The touch screen on the car is an unusable piece of crap, unfortunately you are forced to use it for just about everything. Whoever designed it designed it to look cool but not to be useable in a car. The colorscheme is grey on grey and it is hard to see during the day. If the sun hits it you can't see it at all. Also if you wear polarized sunglasses you can't see the display.

The touch panel has "haptic feedback", unfortunately you can't feel it while driving. Also, it requires a fair amount of force to select something. The icons are small and you have to hit them just right, something difficult to do while driving.

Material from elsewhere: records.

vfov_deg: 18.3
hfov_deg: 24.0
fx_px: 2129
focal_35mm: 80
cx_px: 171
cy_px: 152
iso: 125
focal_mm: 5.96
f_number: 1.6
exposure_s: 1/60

I tried unsuccessfully to talk my father out of the car. The car was basically what you would expect from an early prototype, not a production level car.

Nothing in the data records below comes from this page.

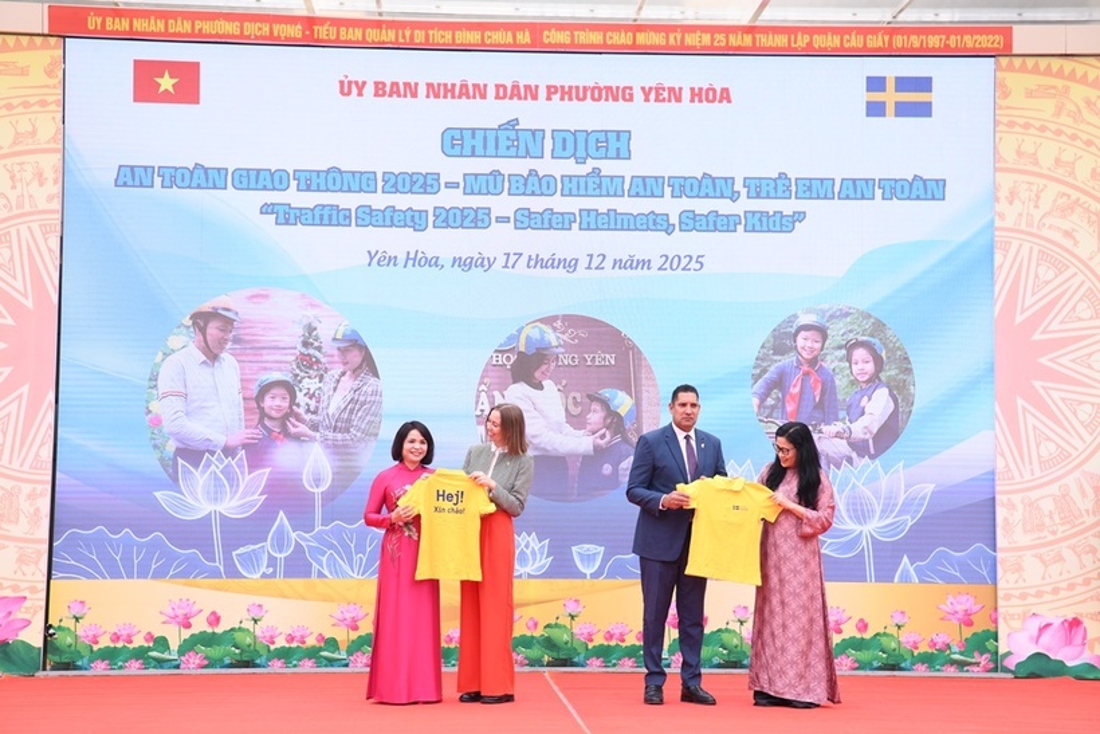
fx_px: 1895
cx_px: 550
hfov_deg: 32.4
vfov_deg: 21.9
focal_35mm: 62
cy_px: 367
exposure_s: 1/125
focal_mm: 62
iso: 250
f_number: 4.5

They replaced the Chinese-made electric motors twice in my father's car. The steel used for the rotors was too soft and the splines broke with the original motors. Afterwards there were some slipping problems which they eventually fixed using Lock-Tite. The car has had problems with the CAN bus due to interference and my father has had to have his car towed on numerous occasions.

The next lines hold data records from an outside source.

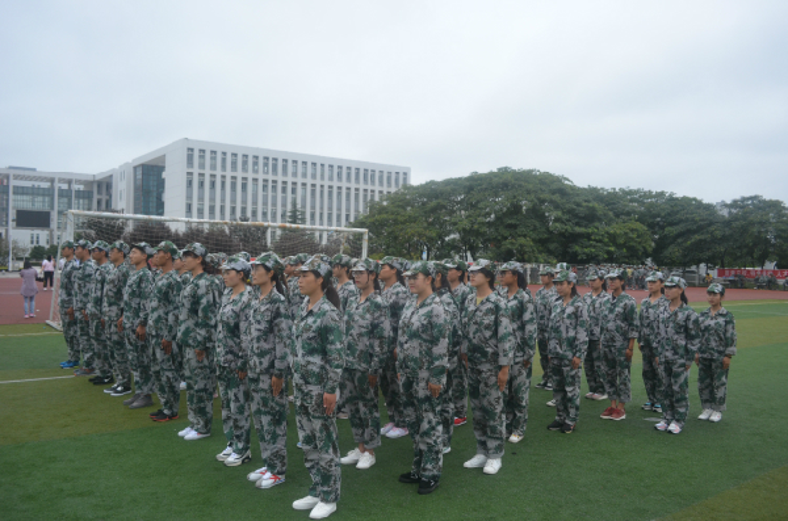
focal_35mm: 30
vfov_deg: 43.4
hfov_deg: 62.0
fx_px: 655
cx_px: 394
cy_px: 260
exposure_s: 1/1000
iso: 500
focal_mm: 20
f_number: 4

There have also been major problems with the generator connected to the engine. The part linking the two tends to break and it cannot handle any misfiring by the engine.

The fires were also another major setback, due to a defective fan module.

Then there was the battery fiasco. Fisker promised selling at least 15,000 Karmas and relied entirely on A123 for the battery pack. Between Fisker's failure to sell the volume they promised and the battery defect A123 ended up bankrupt.

Fisker Automotive made a number of huge mistakes. The company was run like a large Detroit auto company which they were not. They spent money like water, ordering huge numbers of components ahead of time to make something on the order of 15,000 cars. Much of the manufacturing and design was pushed out to suppliers. The drive train was made by Quantum. The touch screen and software was also farmed out. The engine was GM. Fisker was basically an integrator.

Fisker also spent money like water. They went through over 1 billion dollars without a working factory to show for it. The top brass were from Detroit and they were used to dealing with big budgets like Detroit.

I will say that the Fisker Karma is a beautiful car and the interior is quite nice despite being cramped.

I ended up buying a Tesla model S.

Re:Fisker failed for many reasons (1)

Rich0 (548339) | about 9 months ago | (#45172157)

The touch screen on the car is an unusable piece of crap, unfortunately you are forced to use it for just about everything. Whoever designed it designed it to look cool but not to be useable in a car.

This seems like a really bad trend in modern software/etc. The UIs are made to look cool, not to be functional. The software to control the home thermostat from my phone insists on running full screen, which means that using my password manager is a pain since the status bar is obscured (yes, there are hacks to get around this, but they shouldn't be necessary - really the only things that should consider being full screen are media apps). Cars have fancy touchscreens for functions that would be better accomplished with buttons. Applications and websites stick animation all over the place which looks cute the first 75 times, but becomes a real drag once you're trying to get work done, and so on.

Reminds me of when we were testing tablets at work. They're really cool for the first 20 minutes, and then you start to realize just how long it takes you to get anything done. For certain types of tasks they're GREAT, but as a general-purpose tool not so much (unless you basically turn them into desktops with keyboards/etc).

There is no such thing as a good UI concept or a bad UI concept. There is just fit-for-purpose, and not. Everything has its place.